The most important thing, and that which will enable you and I to be disciples for a whole life, no matter one's own sense of inadequacy, alleged failures, or disappointment, is a sense, a familiarity with our own weakness and emptiness. But not just weakness and emptiness; weakness and emptiness as the great dignity of our humanity and the fount of grace in our lives and ministries.
A few observations and anecdotes to finish this series on emptiness.
First, contrast the training for ordained ministry current ordination candidates receive and that which I received. They are given opportunities to attain skills and competencies early in their ordained ministries that I did not. And I think the training now is busier and more intense. But because of the gaps in my training I had to rely on personal presence in a way that the newly ordained now might not. I am not advocating this as a desirable place for the newly ordained to find themselves in! But just to point out the potentially unrecognised danger competency brings.
The danger is a lack of depth covered over by competency. Those who train now are prepared for ministry in a much more productive manner than in the past, but the competencies can become the new bag of priestcraft tricks of the past. In the old days it was tempting for the priest to pull out his communion, or oil, or bible or prayer book, or mumble a prayer with his clerical collar on, and think this would suffice for real sacramental personal presence. A bag of tricks is not what priesthood is about, whether that bag of tricks is a prayer book, the sacrament, th Bible or a whole new range of competencies.

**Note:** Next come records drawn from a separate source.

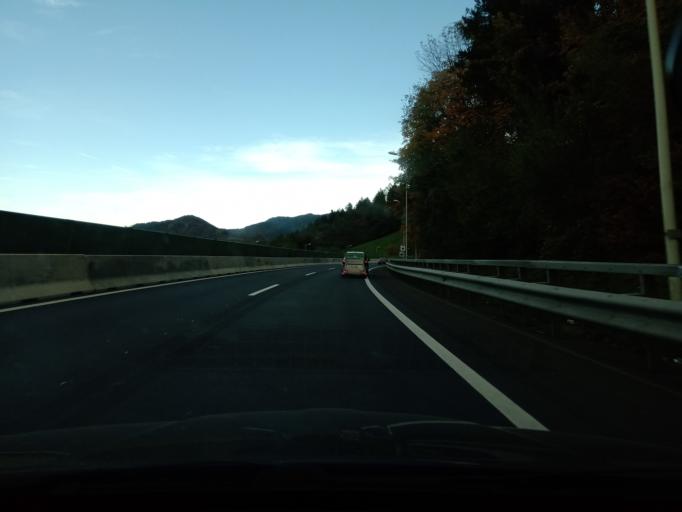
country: AT
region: Styria
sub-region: Politischer Bezirk Bruck-Muerzzuschlag
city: Bruck an der Mur
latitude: 47.4021
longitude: 15.2542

Second, I remember sitting in the Peterborough Rectory and looking at my books back in the mid-90s. I had just finished my PhD, and here I was up in the country with a PhD that nobody cared about or saw as useful, or even knew what it meant! There seemed no way to pursue that path of academia, to develop it, or if there was, it seemed like it would drag me from the task at hand. And the task at hand was to be the parish priest of Peterborough and the people in it. There seemed little overlap.
These three stories/observations speak to me about the great dignity of our humanity (its weakness and incompletion) and the dangers associated with that weakness. They also speak to me about what it means to be a baptised Christian (and subsumed within this common baptism, a priest): refracting back to the world, church, and all creation our common destiny grounded in our createdness and God’s grace. All three stories warn us of making our discipleship to our strengths. Relying on our strengths, rather than allowing strength to arise out of our weakness. For example, my radical pursuit of the gospel should have been the result of a letting go of those things I was formerly filling the emptiness with, but instead I refilled the emptiness with my pride. Or in the case of my PhD, it became something I could stand on and rely on (or its knowledge, or the differential between my knowledge and most other people’s knowledge), rather than something I could offer humbly in service to God, not knowing where that offer might lead. And in the case of priestly formation and competence, the danger of a mechanical and human generated application of a ‘bag of tricks’ bearing little resemblance to the true iconic value of discipleship.
I am not suggesting that we can’t be competent and increase competency, can’t have PhD’s, can’t operate in areas of ministry in which we are comfortable and capable, or radically pursue the gospel in our lives. But let us do so always from the perspective of the great dignity of humankind. (That is, our incompleteness waiting to be filled by God). The simple humility that flows from knowing our great dignity can ensure that our skills and competencies, the radical choices we can make, the achievements we accrue along the way, can become means of grace for others rather than condemnation of ourselves.